PAGE EXCERPT

=== Begin Enclosure ===

You are viewing a plain text version of this content. The canonical link for it is here.
Posted to user@nutch.apache.org by BlackIce <bl...@gmail.com> on 2016/05/24 22:17:21 UTC

Robots.txt

Hi,

I've just seen on a website which tracks bots, that "Tarantula" ,  our
nutch 1.11 based crawler is being classified as not obeying robots.txt.

What's the solution?

Re: Robots.txt

Posted by "Mattmann, Chris A (3980)" <ch...@jpl.nasa.gov>.
Hi,

By default, as I mentioned, Nutch does obey robots.txt. There is
a whitelist property that can be set in nutch-default to selectively
disable it for certain sites (again for valid security research use
cases).

Cheers,
Chris

++++++++++++++++++++++++++++++++++++++++++++++++++++++++++++++++++
Chris Mattmann, Ph.D.
Chief Architect
Instrument Software and Science Data Systems Section (398)
NASA Jet Propulsion Laboratory Pasadena, CA 91109 USA
Office: 168-519, Mailstop: 168-527
Email: chris.a.mattmann@nasa.gov
WWW:  http://sunset.usc.edu/~mattmann/
++++++++++++++++++++++++++++++++++++++++++++++++++++++++++++++++++
Director, Information Retrieval and Data Science Group (IRDS)
Adjunct Associate Professor, Computer Science Department
University of Southern California, Los Angeles, CA 90089 USA
WWW: http://irds.usc.edu/
++++++++++++++++++++++++++++++++++++++++++++++++++++++++++++++++++










On 5/24/16, 3:24 PM, "BlackIce" <bl...@gmail.com> wrote:

>I don't recall messing with anything to do with robots.txt,  I want us to
>be as polite as possible.
>On May 25, 2016 12:22 AM, "Mattmann, Chris A (3980)" <
>chris.a.mattmann@jpl.nasa.gov> wrote:
>
>> Hi,
>>
>> For security research, there is an option to white-list robots.txt.
>> It’s not enabled by default and must be directly enabled.
>>
>> The solution is - there isn’t one. People used to just hack
>> Nutch and do the same thing by commenting out a line of code
>> which accomplished the same check.
>>
>> Those people that are using Nutch and not obeying robots.txt
>> are doing just that. But Nutch itself by default does obey it.
>>
>> Cheers,
>> Chris
>>
>> ++++++++++++++++++++++++++++++++++++++++++++++++++++++++++++++++++
>> Chris Mattmann, Ph.D.
>> Chief Architect
>> Instrument Software and Science Data Systems Section (398)
>> NASA Jet Propulsion Laboratory Pasadena, CA 91109 USA
>> Office: 168-519, Mailstop: 168-527
>> Email: chris.a.mattmann@nasa.gov
>> WWW:  http://sunset.usc.edu/~mattmann/
>> ++++++++++++++++++++++++++++++++++++++++++++++++++++++++++++++++++
>> Director, Information Retrieval and Data Science Group (IRDS)

=== End Enclosure ===

Saved entries:
=== Begin Enclosure ===

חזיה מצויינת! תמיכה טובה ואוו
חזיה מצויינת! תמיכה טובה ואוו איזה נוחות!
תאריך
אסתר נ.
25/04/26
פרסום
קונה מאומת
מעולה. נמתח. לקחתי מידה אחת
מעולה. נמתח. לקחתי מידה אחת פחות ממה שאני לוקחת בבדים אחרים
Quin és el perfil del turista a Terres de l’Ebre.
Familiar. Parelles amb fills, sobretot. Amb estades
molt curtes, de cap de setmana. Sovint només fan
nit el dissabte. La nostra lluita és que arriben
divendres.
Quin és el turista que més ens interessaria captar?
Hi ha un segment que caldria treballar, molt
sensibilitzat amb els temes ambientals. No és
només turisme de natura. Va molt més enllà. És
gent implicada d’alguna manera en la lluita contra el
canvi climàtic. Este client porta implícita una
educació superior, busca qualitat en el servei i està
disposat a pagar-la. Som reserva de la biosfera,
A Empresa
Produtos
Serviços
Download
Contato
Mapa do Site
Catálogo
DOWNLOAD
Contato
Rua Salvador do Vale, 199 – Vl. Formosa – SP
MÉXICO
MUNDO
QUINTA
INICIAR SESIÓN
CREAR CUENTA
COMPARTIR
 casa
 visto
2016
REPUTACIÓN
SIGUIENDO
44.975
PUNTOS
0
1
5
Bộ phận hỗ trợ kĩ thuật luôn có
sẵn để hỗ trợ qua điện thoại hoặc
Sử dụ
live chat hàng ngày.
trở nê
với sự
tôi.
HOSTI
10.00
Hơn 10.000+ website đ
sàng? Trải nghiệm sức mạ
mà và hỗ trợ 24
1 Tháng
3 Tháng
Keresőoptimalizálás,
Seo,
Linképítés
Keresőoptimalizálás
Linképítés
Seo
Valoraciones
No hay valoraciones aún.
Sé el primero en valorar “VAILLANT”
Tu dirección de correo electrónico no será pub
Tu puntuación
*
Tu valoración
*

=== End Enclosure ===

TASKS AND EXERCISES
a – In the robots.txt thread, in which file can the whitelist property be set?
b – Supply the next lines of the robots.txt thread, starting right after its last line.

EXPECTED OUTPUTS
a – In nutch-default.

b –
>> Adjunct Associate Professor, Computer Science Department
>> University of Southern California, Los Angeles, CA 90089 USA
>> WWW: http://irds.usc.edu/
>> ++++++++++++++++++++++++++++++++++++++++++++++++++++++++++++++++++
>>
>>
>>
>>
>>
>>
>>
>>
>>
>>
>> On 5/24/16, 3:17 PM, "BlackIce" <bl...@gmail.com> wrote:
>>
>> >Hi,
>> >
>> >I've just seen on a website which tracks bots, that "Tarantula" ,  our
>> >nutch 1.11 based crawler is being classified as not obeying robots.txt.
>> >
>> >What's the solution?
>>

Re: Robots.txt

Posted by BlackIce <bl...@gmail.com>.
I don't recall messing with anything to do with robots.txt,  I want us to
be as polite as possible.
On May 25, 2016 12:22 AM, "Mattmann, Chris A (3980)" <
chris.a.mattmann@jpl.nasa.gov> wrote:

> Hi,
>
> For security research, there is an option to white-list robots.txt.
> It’s not enabled by default and must be directly enabled.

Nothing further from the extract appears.